Suasana sarapan pagi di kediaman Gabriella terasa seepi dan hening. Roy yang sudah mengetahui cerita Ana tentang orang tuanya juga merasa marah. Apalagi dari kemarin antara Arga dan Elina tidak ada yang memulai pembicaraa.
“Tas—“
Ana sudah menyodorkan tangannya menandakan perkataan tidak perlu dilanjutkan. Elina pun menunduk lesu melihat kedua anaknya yang sama sekali tidak mau berbicara padanya maupun Arga. Ana dan Roy sama-sama beranjak pergi dari ruang makan. Ana langsung pergi ke kamarnya dan Roy langsung keluar setelah menyambar jaket hitamnya.
Kebetulan ini adalah hari minggu jadi, Ana bisa menangis sepuasnya di kamar. Ana sudah terduduk di balkon sambil memeluk lututnya. Tak lupa matanya mengeluarkan air mata.
“Semua orang jahat,” ucap Ana sambil terisak.
“Gue nggak kok.”
Ana terperanjat kaget melihat Alvino yang sudah berada di hadapannya. Sorot matanya menatap tak suka ke arah air mata yang menetes dari pelupuk mata Ana.
“Bidadari nggak boleh nangis, sayang air matanya siapa tahu bisa jadi mutiara kan mending di simpan, terus bisa kita jual. Uangnya bisa kita bikin petasan kan,” lawak Alvino sambil menyeka air mata Ana.
“Dasar!” kekeh Ana sambil memukul lengan Alvino.
“Udah ya nggak usah nangis, mending kita jalan aja yuk. Gue udah bawa mobil tuh biar ntar kalo lo tidur gue jadi gampang bawanya, hehe,” ucap Alvino sambil menggaruk tengkuknya, “Owh iya, Mamah juga pengin ketemu lo. Ntar pulang jalan lo mampir ya,” sambung Alvino.
“Emm iya, ya udah lo keluar dulu sana gue mau ganti baju.”
“Gue tunggu di mobil ya,” ujar Alvino beranjak pergi.
Kini Ana sudah berada di dalam mobil milik Alvino. Keduanya melesat pergi entah kemana.
“Mau ke taman?”
“Boleh,” ucap Ana mengangguk.
Mereka berdua sampai di taman. Banyak sekali anak kecil yang sedang berlarian membuat Ana tersenyum gemas. Ana harap bisa melupakan masalahnya sejenak di tempat ini.
“Al, gue mau nanya sama lo,” ucap Ana mulai serius.
Alvino mengangguk dan mendudukan bokongnya di kursi taman diikuti oleh Ana.
“Mau nanya apa?”
“Kenapa lo selalu ajak gue keluar, dan kenapa lo juga sering banget ada di setiap gue lagi seneng ataupun lagi ada masalah kayak gini?”
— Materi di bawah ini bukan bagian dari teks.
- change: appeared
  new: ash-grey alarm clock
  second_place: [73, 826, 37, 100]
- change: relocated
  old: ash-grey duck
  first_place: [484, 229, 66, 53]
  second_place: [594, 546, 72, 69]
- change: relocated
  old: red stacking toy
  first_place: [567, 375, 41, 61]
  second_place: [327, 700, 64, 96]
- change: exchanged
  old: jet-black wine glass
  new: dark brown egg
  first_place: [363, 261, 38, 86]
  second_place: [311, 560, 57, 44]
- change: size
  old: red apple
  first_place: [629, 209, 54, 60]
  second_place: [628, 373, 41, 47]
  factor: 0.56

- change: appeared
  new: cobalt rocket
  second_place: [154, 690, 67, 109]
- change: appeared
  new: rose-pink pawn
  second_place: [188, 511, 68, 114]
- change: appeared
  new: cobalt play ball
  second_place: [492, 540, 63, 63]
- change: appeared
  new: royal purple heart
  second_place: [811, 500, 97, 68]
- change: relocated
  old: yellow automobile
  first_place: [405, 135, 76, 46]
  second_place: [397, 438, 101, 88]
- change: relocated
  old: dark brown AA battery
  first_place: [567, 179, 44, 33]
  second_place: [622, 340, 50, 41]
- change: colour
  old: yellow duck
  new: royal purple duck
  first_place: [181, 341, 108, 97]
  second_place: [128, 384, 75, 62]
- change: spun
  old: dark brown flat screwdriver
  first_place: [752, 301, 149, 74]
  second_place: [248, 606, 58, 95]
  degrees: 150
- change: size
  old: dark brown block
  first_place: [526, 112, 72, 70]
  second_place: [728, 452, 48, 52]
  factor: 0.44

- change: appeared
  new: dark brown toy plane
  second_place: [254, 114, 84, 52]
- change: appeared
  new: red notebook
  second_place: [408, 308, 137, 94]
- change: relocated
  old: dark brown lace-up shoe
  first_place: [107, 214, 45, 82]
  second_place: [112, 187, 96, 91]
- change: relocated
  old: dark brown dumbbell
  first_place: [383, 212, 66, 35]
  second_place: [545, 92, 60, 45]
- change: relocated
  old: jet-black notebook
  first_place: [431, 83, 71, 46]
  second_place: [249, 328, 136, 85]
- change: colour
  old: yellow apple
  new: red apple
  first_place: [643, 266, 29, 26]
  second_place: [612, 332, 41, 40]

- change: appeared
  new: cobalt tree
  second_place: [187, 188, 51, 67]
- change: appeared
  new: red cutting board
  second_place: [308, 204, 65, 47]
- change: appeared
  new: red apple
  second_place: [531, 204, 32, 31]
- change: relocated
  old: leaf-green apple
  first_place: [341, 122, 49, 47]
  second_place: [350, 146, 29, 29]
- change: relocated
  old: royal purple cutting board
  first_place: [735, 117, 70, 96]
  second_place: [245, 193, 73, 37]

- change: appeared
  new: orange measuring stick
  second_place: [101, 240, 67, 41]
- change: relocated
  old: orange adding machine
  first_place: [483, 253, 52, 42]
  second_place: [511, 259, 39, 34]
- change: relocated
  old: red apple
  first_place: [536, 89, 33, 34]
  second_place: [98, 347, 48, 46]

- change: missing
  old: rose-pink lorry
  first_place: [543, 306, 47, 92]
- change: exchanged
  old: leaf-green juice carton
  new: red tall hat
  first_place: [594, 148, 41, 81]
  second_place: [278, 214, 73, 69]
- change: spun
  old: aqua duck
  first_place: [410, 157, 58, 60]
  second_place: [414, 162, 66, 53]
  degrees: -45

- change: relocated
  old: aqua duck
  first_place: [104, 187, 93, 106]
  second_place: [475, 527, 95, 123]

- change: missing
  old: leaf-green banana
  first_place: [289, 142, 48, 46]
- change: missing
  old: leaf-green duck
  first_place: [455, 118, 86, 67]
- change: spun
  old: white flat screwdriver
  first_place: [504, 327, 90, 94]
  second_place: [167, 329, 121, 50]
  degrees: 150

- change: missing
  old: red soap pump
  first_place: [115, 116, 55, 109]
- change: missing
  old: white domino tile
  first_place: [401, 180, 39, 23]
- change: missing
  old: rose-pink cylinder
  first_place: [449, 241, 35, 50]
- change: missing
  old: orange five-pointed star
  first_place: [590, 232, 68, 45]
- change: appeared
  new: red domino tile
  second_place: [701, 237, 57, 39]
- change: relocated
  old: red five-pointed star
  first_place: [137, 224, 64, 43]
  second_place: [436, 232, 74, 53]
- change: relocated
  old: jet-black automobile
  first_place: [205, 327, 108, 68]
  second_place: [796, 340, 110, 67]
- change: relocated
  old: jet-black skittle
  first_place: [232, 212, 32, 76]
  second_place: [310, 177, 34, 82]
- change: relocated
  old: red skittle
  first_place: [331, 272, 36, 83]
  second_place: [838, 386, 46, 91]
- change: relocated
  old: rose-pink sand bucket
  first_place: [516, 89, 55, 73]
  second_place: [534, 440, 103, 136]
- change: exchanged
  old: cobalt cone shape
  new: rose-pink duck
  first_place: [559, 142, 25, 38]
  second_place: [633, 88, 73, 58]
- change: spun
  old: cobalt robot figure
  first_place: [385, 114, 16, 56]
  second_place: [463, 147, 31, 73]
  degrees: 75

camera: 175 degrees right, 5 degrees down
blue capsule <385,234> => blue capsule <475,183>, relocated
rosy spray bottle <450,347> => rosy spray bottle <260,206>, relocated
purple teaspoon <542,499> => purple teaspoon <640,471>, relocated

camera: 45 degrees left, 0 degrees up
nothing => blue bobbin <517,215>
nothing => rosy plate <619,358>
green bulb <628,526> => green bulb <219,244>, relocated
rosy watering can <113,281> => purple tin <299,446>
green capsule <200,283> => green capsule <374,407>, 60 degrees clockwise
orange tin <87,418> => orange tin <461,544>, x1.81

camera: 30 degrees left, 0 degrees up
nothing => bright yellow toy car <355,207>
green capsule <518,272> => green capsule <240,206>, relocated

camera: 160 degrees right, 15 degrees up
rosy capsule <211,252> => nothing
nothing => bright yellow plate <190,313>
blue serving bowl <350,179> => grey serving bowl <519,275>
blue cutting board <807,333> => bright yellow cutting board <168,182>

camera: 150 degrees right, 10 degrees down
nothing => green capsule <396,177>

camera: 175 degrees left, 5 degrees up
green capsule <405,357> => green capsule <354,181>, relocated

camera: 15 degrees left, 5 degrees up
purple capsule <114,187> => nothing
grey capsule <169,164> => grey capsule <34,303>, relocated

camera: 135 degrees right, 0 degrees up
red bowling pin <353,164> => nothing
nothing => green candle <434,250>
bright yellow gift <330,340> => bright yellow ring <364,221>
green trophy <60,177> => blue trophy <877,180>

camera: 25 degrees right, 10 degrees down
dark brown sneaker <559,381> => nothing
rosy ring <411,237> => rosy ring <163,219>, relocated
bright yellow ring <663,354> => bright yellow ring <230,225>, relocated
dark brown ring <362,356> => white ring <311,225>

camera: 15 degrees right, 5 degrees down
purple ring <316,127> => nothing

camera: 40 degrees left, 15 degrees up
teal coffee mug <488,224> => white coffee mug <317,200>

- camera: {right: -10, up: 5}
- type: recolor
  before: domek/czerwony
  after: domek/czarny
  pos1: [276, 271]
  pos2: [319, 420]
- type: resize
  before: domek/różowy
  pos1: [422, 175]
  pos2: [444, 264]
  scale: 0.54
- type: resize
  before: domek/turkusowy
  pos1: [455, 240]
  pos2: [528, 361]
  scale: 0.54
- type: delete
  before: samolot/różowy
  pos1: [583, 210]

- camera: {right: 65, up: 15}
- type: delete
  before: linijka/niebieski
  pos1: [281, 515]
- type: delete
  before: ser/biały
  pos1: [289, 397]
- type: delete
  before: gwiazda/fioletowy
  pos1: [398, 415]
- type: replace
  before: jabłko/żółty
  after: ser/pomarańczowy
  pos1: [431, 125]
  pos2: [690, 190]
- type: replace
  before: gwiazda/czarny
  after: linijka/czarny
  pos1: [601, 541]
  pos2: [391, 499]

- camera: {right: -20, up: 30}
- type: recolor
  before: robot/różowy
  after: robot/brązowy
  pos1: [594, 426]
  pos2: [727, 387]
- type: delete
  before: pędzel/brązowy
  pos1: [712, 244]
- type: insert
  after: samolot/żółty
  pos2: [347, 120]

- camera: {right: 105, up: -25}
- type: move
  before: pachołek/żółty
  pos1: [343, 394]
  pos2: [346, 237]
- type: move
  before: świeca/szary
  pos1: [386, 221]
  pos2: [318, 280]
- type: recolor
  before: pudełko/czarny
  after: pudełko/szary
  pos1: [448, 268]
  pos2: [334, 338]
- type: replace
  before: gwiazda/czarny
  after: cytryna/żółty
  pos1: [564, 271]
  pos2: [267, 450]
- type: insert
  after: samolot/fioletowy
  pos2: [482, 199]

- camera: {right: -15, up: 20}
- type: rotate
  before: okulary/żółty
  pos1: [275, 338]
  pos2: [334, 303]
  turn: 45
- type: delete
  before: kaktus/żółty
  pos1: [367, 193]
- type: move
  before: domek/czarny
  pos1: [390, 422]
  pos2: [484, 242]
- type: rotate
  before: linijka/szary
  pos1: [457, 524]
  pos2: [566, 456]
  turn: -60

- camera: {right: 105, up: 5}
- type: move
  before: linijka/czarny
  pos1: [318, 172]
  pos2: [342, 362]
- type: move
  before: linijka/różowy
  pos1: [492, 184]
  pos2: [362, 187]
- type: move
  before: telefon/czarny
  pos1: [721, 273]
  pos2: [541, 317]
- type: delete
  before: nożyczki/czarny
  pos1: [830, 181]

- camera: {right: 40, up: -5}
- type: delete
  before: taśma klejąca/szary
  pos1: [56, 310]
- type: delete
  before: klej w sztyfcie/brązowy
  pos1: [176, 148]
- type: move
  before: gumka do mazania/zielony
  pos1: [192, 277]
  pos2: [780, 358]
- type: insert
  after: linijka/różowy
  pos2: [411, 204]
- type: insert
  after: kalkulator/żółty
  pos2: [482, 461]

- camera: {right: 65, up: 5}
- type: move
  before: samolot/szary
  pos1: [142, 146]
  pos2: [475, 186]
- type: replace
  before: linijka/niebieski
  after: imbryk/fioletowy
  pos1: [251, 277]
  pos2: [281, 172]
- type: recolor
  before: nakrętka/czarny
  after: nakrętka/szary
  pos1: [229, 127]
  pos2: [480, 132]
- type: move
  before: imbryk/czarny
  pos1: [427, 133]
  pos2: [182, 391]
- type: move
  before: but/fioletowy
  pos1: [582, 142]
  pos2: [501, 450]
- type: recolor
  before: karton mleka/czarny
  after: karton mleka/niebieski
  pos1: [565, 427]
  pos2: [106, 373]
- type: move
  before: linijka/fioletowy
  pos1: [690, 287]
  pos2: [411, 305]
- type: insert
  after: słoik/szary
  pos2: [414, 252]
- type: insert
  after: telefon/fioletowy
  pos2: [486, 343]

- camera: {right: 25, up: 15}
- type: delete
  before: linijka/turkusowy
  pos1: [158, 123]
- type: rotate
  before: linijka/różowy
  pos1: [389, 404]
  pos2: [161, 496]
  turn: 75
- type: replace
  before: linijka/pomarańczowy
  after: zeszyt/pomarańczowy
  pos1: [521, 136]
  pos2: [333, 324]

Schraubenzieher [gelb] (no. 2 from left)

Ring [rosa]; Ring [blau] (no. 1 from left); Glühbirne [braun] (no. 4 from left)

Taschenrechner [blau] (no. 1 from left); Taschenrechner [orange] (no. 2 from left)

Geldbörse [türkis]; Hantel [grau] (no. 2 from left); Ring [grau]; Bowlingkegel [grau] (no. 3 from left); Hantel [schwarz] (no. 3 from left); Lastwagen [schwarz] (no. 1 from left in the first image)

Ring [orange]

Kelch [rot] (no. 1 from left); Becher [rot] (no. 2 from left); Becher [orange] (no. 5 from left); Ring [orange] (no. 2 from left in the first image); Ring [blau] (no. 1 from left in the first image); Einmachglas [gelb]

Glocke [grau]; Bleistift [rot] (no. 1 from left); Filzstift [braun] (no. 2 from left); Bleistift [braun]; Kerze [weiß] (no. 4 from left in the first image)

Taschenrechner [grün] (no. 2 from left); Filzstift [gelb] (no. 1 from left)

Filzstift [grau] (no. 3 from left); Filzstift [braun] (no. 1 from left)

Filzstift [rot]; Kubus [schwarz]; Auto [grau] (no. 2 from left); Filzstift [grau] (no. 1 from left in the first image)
“Lo pasti tau kan apa arti dari persahabatan yang sesungguhnya,” ucap Alvino sambil menatap ke arah anak kecil yang saling mengejar.
“Tau.”
“Brarti lo udah tahu jawaban dari pertanyaan lo sendiri.”
“Terus kenapa lo sering banget kekang gue, posesif sama gue, selalu larang-larang gue. Maksud lo itu apa sih bersikap kayak gitu sama gue?”
“Karena gue... gue juga nggak tahu, tiba-tiba perilaku itu muncul dari pertama gue liat lo,” jawab Alvino jujur.
“Ter—“
“Nggak usah nanya lagi dong, bosen gue sumpah!”
“Oke,” jawab Ana lalu mengalihkan pandang ke arah lain.
Melihat perubahan raut wajah Ana, Alvino pun merasa bersalah karena sedikit membentaknya. Alvino mengedarkan pandangannya ke segala arah dan mendapati sepeda gandeng yang Alvino rasa bisa mengusir kesedihan Ana.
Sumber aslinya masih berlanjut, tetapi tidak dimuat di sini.